Profitability for Smaller Companies
Small is Beautiful
Smaller distributors heard how to identify cost advantages and seek out unique market opportunities from Al Bates.
Photo © 2011 Gary Michael www.exposuresltd.com
Industry consultant Al Bates, of The Profit Planning Group, led a breakout session designed to offer profit improvement recommendations for smaller distributors, typically those with annual sales of $50 million or less.
“This industry has seen profits go up four years in a row,” said Bates. “We have now taken a giant step to where we are in the middle of the distribution industry. So are we going up further? Are the smaller firms getting their share? The bigger you are, the more profit you tend to make. Size for whatever reason matters a lot.”

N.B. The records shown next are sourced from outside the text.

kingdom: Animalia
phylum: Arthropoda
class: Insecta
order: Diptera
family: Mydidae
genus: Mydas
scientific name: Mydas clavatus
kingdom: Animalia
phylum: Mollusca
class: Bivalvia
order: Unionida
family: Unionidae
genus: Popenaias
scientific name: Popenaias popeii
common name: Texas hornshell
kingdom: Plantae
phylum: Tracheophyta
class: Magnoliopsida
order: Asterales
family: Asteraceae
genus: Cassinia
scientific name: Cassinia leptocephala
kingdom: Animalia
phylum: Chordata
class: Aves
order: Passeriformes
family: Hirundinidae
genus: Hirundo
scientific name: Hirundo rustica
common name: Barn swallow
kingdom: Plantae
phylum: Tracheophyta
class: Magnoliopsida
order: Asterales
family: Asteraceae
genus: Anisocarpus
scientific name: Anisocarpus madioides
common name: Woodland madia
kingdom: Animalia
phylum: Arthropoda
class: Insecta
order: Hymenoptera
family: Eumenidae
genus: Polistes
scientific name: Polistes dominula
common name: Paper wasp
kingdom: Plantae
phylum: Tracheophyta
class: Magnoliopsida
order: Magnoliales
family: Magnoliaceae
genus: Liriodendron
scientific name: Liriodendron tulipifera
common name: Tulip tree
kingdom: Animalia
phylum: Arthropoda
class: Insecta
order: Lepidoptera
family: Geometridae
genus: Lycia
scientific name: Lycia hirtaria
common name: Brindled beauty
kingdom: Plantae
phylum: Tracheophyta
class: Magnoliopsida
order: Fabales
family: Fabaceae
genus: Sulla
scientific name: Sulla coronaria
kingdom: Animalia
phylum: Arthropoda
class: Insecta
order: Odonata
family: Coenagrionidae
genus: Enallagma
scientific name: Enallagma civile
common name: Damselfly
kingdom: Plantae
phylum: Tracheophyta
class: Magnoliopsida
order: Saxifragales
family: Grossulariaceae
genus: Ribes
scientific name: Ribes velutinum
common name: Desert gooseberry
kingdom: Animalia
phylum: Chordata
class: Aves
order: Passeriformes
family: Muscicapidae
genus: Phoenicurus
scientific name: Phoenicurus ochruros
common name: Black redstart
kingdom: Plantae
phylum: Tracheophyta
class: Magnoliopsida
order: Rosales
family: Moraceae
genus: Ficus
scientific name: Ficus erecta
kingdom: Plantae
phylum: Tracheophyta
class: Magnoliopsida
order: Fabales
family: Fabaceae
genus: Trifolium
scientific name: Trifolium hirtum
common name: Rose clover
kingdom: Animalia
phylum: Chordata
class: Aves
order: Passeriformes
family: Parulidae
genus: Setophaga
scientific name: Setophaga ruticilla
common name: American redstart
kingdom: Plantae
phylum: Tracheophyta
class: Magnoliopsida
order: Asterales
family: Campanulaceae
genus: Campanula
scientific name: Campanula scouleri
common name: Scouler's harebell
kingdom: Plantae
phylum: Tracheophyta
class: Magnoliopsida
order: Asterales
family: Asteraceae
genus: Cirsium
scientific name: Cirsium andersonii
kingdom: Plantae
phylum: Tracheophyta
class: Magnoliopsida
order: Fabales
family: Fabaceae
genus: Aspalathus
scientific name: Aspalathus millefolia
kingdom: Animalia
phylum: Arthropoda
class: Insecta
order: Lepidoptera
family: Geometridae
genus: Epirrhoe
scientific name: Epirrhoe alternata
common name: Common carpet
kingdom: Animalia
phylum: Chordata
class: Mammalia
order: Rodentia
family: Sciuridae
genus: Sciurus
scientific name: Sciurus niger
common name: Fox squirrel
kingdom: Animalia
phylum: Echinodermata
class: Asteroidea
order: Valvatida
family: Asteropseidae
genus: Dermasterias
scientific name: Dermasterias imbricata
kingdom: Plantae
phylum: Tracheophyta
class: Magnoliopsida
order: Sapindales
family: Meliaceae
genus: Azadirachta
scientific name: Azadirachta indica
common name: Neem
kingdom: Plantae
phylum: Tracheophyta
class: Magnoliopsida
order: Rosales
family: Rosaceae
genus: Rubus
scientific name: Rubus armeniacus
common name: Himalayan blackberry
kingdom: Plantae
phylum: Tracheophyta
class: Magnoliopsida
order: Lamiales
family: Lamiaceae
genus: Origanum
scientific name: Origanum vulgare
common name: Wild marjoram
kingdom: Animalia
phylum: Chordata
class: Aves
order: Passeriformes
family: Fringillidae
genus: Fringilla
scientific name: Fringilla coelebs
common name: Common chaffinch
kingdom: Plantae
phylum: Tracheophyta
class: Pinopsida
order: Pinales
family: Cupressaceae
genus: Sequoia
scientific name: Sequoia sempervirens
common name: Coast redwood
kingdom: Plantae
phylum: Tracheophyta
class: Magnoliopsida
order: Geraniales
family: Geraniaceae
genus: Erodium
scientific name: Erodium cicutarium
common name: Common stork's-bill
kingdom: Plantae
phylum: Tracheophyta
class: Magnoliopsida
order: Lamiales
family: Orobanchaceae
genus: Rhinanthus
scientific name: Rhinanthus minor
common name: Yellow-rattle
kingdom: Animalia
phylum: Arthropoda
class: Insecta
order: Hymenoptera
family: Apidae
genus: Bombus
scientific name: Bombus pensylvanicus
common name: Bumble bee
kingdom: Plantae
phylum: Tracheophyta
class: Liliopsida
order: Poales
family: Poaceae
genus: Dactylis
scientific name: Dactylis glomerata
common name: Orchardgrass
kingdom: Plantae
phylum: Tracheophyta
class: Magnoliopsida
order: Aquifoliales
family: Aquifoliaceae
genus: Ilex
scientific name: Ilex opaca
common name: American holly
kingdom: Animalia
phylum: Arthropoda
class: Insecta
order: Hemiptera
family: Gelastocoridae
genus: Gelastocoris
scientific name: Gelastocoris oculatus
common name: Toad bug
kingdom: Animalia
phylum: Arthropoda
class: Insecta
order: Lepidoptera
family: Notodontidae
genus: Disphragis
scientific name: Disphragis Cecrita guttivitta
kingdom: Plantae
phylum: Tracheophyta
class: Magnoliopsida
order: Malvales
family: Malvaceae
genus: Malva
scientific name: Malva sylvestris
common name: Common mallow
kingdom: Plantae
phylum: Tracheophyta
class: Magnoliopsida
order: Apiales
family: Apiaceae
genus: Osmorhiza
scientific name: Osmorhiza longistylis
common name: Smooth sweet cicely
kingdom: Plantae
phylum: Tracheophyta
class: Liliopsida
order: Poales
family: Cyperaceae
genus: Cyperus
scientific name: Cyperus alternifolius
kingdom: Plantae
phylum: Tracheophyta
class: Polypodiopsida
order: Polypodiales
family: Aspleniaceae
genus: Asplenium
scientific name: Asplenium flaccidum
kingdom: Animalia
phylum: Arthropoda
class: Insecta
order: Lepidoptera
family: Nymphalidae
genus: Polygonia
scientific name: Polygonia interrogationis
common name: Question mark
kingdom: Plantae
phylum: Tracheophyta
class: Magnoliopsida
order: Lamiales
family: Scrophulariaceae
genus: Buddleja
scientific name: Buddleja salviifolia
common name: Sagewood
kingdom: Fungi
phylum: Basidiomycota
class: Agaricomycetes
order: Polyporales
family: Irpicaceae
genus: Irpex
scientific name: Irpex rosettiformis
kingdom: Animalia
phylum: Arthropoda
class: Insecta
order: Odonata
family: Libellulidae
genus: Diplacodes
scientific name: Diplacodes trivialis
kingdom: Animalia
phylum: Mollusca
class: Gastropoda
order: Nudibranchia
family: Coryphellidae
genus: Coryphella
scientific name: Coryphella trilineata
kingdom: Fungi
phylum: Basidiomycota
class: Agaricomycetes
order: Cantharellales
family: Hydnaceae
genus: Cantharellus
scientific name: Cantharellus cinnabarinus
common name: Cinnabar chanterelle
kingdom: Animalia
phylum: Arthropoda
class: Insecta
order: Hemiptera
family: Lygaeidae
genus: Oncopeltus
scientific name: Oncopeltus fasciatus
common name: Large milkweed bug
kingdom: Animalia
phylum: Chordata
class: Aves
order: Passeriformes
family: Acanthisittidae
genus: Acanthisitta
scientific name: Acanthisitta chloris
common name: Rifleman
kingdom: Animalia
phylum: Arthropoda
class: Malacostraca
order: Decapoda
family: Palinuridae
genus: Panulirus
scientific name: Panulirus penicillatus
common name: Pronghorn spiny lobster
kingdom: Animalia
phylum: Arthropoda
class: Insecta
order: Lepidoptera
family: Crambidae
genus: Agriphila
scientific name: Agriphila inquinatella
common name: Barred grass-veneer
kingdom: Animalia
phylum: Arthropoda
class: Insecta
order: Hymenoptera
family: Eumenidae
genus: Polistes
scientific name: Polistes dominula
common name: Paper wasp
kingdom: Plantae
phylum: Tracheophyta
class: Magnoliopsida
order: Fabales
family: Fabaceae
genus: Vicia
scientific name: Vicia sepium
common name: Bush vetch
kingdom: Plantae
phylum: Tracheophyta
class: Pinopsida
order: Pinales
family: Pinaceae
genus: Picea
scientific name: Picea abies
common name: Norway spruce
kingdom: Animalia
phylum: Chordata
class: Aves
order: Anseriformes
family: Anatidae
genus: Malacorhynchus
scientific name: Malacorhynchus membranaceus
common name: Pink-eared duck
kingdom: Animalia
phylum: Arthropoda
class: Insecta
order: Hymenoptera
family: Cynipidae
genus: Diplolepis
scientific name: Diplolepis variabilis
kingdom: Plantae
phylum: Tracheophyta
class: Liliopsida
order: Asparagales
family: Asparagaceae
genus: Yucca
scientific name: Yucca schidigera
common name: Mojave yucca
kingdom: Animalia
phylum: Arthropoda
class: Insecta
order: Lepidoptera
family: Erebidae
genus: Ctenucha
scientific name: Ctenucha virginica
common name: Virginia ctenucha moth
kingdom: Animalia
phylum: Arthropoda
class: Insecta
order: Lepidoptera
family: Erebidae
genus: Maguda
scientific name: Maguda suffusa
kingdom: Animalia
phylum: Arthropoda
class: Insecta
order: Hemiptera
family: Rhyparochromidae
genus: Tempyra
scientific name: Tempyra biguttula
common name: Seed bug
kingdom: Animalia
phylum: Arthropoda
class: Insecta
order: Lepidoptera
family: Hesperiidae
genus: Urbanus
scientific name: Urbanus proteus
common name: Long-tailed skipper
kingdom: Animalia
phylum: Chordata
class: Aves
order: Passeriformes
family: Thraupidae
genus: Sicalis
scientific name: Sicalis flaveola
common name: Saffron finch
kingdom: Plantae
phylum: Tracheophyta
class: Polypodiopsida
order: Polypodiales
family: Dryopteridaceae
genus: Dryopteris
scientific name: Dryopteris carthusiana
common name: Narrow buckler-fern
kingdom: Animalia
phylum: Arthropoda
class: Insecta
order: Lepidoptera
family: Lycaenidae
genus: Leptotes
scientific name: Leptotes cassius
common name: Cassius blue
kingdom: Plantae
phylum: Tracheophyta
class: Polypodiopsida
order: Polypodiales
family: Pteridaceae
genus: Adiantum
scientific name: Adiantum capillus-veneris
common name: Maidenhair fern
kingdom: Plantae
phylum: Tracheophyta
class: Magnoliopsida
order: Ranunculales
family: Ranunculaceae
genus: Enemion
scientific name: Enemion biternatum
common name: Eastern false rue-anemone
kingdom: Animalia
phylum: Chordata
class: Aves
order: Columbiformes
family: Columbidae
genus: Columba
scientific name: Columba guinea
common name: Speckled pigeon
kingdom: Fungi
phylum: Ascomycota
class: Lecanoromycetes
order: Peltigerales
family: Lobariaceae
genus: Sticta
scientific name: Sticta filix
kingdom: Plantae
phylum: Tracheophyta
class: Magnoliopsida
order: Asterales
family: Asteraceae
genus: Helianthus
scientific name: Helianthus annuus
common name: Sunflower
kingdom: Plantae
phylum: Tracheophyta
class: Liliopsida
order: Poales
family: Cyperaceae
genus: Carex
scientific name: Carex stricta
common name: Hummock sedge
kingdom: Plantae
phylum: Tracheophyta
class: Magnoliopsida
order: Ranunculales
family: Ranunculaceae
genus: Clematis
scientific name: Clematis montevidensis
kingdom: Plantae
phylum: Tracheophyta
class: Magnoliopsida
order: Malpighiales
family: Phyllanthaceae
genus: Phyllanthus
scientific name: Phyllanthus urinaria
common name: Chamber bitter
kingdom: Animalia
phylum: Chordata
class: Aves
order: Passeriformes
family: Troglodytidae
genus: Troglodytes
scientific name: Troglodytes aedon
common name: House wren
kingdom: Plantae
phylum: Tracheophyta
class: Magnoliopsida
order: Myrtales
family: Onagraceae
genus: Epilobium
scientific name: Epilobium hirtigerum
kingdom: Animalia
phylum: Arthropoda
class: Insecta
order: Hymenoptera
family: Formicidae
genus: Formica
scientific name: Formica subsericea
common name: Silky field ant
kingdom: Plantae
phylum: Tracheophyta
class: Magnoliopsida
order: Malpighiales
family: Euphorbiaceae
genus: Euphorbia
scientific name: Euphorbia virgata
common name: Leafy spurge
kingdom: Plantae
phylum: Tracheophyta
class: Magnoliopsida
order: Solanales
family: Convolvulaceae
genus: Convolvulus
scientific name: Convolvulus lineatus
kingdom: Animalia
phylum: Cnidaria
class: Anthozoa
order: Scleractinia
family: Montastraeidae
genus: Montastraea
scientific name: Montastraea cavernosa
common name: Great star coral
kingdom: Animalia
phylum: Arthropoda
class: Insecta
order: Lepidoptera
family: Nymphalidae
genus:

Today, typical gross margin for a $30 million company is about 10 percent, Bates said, adding, however, that payroll and fringes are “way too high compared to other segments of industry.”
Bates recommended implementing a 2-point spread between sales growth and wage growth, and gave examples of improvements this would yield to the bottom line. He also recommended that companies look at product categories that are generating high margins – say 40% -- and increase prices there.
“Hose ‘em!” Bates said. “Raise the price on those things where you already think the gross margins are wonderful. If this were a stand-alone business you could not survive on 40% margin. So raise prices by 10%.”
Bates also recommended that distributors carefully analyze delivery frequencies for smaller accounts, and reduce deliveries wherever possible – a step that he also predicted would yield increased profits, acknowledging, however, that this could result in competitive challenges.
“This session was right on the money,” commented Nick Zaden, City Wholesale Grocery Co., Birmingham, AL, at its conclusion. “We think a margin that is crummy is good, and it’s not. We are leaving money on the table. That’s my take after listening to this presentation.”